**EXTRAIT SOURCE:**
Des oreilles et des dieux

Décembre 2020, “Des oreilles et des dieux” – Simon de Cazenove, animateur ENQUÊTE

Ce mardi 8 décembre, j’arrive à l’école Saint-Maur à 15h, pour le début de l’atelier. Il en reste deux, avant les vacances de Noël. Ce qui est prévu aujourd’hui… voyager en Asie ! Enfin, pas vraiment, c’est compliqué avec la situation sanitaire actuelle, d’autant que je n’ai pas passé de test PCR depuis longtemps… Le voyage en Asie sera métaphorique puisque nous allons parler aujourd’hui de l’hindouisme et du bouddhisme. Après avoir récupéré les enfants dans la cour, être monté avec eux dans leur classe et avoir fait l’appel, je leur demande ce qu’ils savent de l’hindouisme ; plusieurs réponses : « c’est une religion polythéiste », « c’est la religion des Indiens », « c’est Ganesh », « ils prient des dieux et des animaux en même temps »… Bon, si c’est approximatif, je dois avouer que c’est pas mal comme premières réponses à chaud. Je leur demande s’ils connaissent quelques dieux hindouistes. Sans surprise, Ganesh vient en premier. Puis quelques hésitations, mais j’entends Vishnou. Je les aide pour le troisième, en écrivant au tableau les premières lettres, Shi, en indiquant que ça se prononce « chi »… Le nom est trouvé : Shiva. C’est nettement plus difficile pour le dernier dieu que je voulais leur faire deviner, j’écris Brahma.

2 millions de dieux, difficile à croire…

On passe ensuite au jeu par équipe. Etape 1 : 3 équipes, vite constituées vu la configuration de la classe.  Etape 2 : prendre des images de ces dieux et les associer au texte descriptif qui leur correspond. Ceci est vite réalisé, même si la lecture orale n’est cependant pas toujours une partie de plaisir.

Je leur pose ensuite une devinette. A votre avis, combien y a-t-il de dieux dans l’hindouisme ? Plusieurs réponses fusent. « 4 » « » « moi, je dis 12 » « mais non ! 100 au moins ». Les réponses sont de plus en plus élevées ; je tranche « il y en a plusieurs millions ». Je vois, malgré les masques, plusieurs visages estomaqués. « Mais comment c’est possible ? » Je leur explique : les hindouistes croient que tout ce qui existe est animé par un « principe divin » qui se manifeste à travers des millions de dieux : chacun correspond à une réalité du monde et a sa spécialité. Parmi ces millions de dieux, trois – Brahma, Vishnou et Shiva – sont particulièrement importants et composent la « Trimurti », ce qui veut dire « trois formes » : les hindouistes croient que, lorsque le principe divin se manifeste auprès des humains, il « prend forme » principalement à travers ces trois dieux. Pour les aider à fixer ces informations nouvelles, je leur montre une représentation courante de la Triumrti.

**DONNÉES SOURCES:**
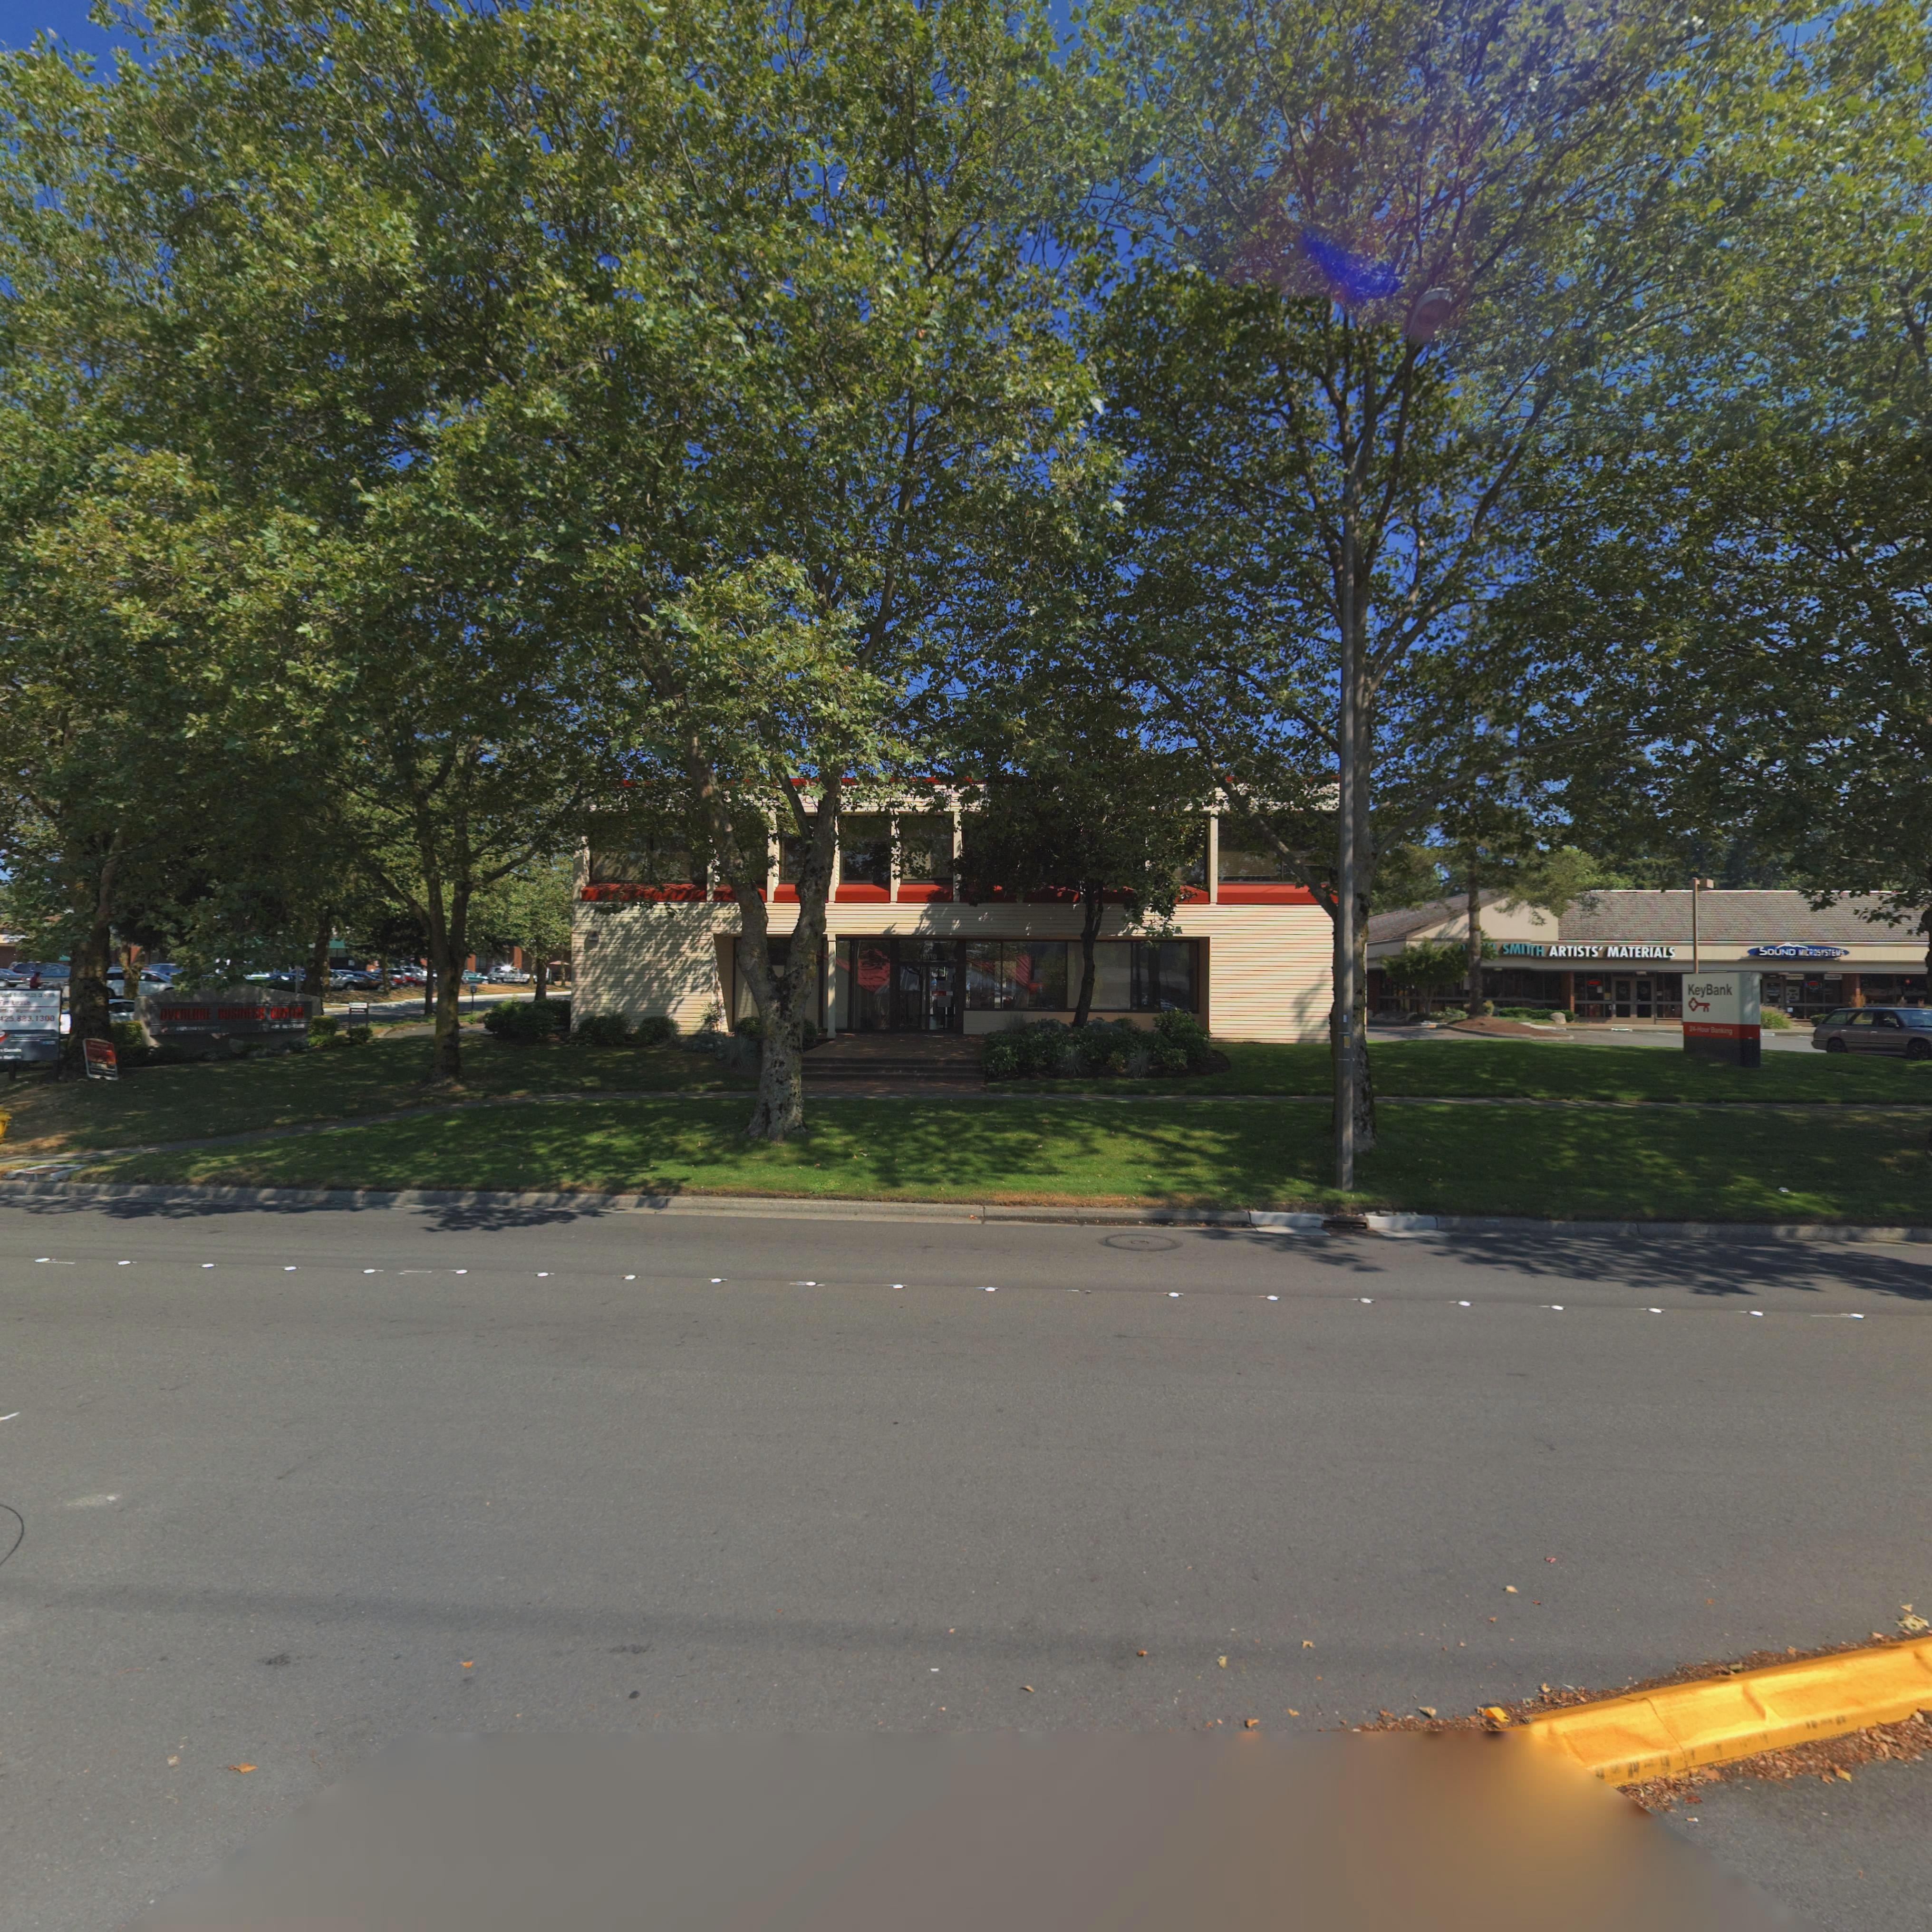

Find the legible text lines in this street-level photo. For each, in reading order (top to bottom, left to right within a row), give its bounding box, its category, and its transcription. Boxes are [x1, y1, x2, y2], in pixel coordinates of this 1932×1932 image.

**EXERCICE PROPOSÉ:**
Rédigez la suite du récit de l'atelier scolaire sur l'hindouisme, à partir de sa dernière phrase.

**EXERCICE CORRIGÉ:**
Après leur avoir fait prendre le dessin de Ganesh, je leur demande ce qu’ils savent de cet éléphant. R., cultivée mais très introvertie, répond : elle résume bien l’histoire de ce dieu. Je la félicite, tout en précisant que « Ganesh est le dieu de l’intelligence. Est-ce que vous savez pourquoi ? » Pas de réaction. Je précise que c’est en référence aux oreilles de l’éléphant : « il a des grandes oreilles, donc il écoute beaucoup, mais il a une petite bouche et parle peu ». Cela en fait bien sur rire certains.

Petit détour chez Tintin

Tout d’un coup, J. lève la main. Véritable boute-en-train de la classe, il n’est pas désagréable mais aime bien faire le pitre. Je lui donne quand même la parole : « ça me fait penser à Tintin au Tibet, vous vous rappelez quand le capitaine Haddock croise une vache sacrée ? » Pas mal comme référence… Je lui demande de préciser. Il raconte plus ou moins bien le début de l’histoire (mais je veille ! Il ignore que je suis Tintinophile). Je lui explique que cette anecdote est plus pour ridiculiser Haddock, mais que cela montre en effet qu’il y a bien plusieurs divinités chez les hindouistes. Au moins, il aura aidé les autres à retenir plus facilement cette notion !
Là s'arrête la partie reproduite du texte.